At the Senate we were supposed to be raising awareness about human rights abuses in Russia, but we were so shocked by Cecily’s case—we considered her an American political prisoner—we decided to go broader and speak about her as well, in the Senate and then at our a press conference on Capitol Hill.
Instead of calling Capitol Hill “Capitol Hill,” we happened to call it “Capital Hell.”
On May 9, a few days after our hearing in the Senate, I met Cecily McMillan in the Rose M. Singer Center on Rikers Island, New York City’s offshore complex of ten jails that can house up to 15,000 prisoners. Cecily has an amazing political charisma, a trait not every social or political activist can successfully cultivate. Cecily’s efforts are aimed at undoing social indifference: her ideals are volunteering, solidarity, and mutual consideration of other people’s struggles, but her ideals were nowhere to be found in that court.
The judge who presided over the case, Ronald Zweibel, seemed to be siding with the prosecutors from the beginning—time and time again he forbade the defense from presenting evidence to show the jury that Cecily’s physical action of using her elbows against the police was not without just cause.

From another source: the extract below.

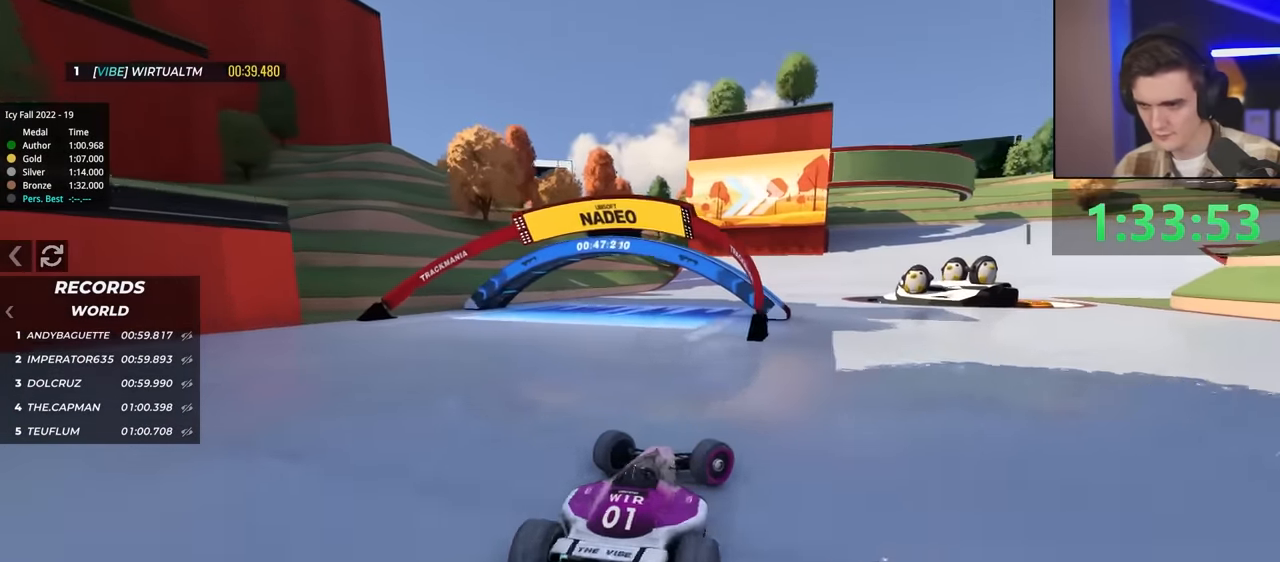
{"keys": ["left", "up"], "events": [[184, "right", "up"], [217, "left", "down"], [284, "up", "up"], [317, "up", "down"]]}
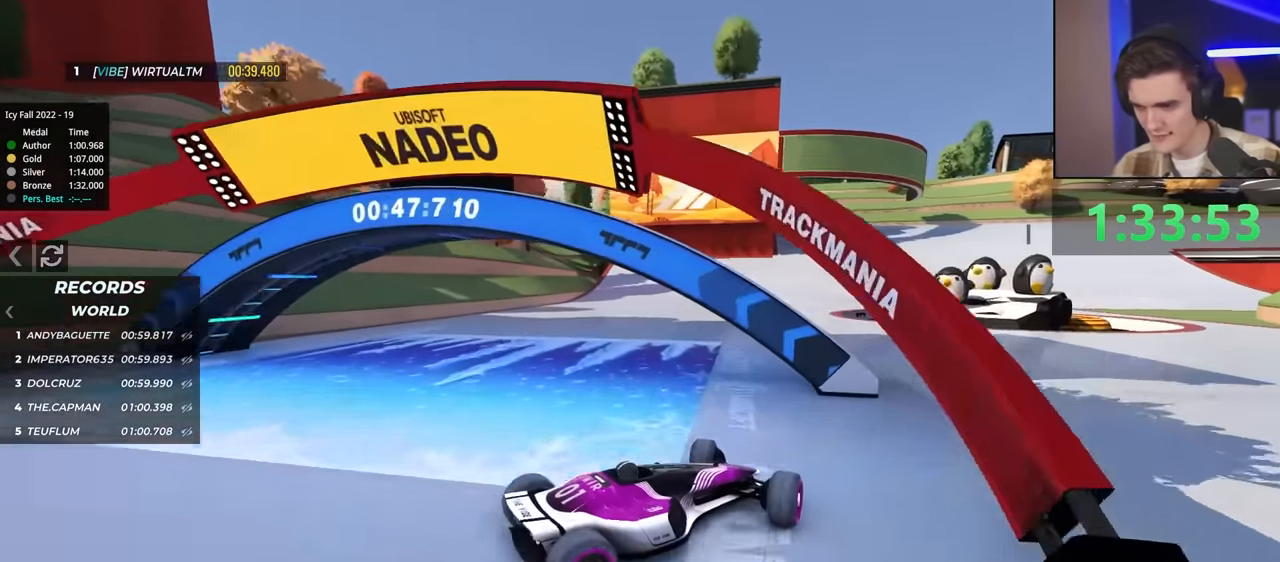
{"keys": ["left", "up"], "events": []}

The cops’ use of force to disperse Occupy activists was not an isolated event, and Cecily was adamant that she was personally reacting against sexual harassment. The judge limited the jury’s access to information during the trial. On May 5, Cecily was found guilty.
Despite the fact that nine of the twelve jurors wrote a letter to the judge asking that she not be incarcerated, Cecily could have been sentenced to seven years in prison. On the day Cecily was sentenced, the jurors were not aware of the article used to accuse Cecily, nor were they aware that the article stipulated imprisonment. The jury’s change of heart calls to mind a quote from Luke 23:34: “They know not what they do.” The fate of Cecily McMillan is a perfect example of why her efforts as an activist are needed: the inability of the jury to accept Cecily’s problems as their own and to take the time and consideration during her trial to seek justice resulted in her imprisonment.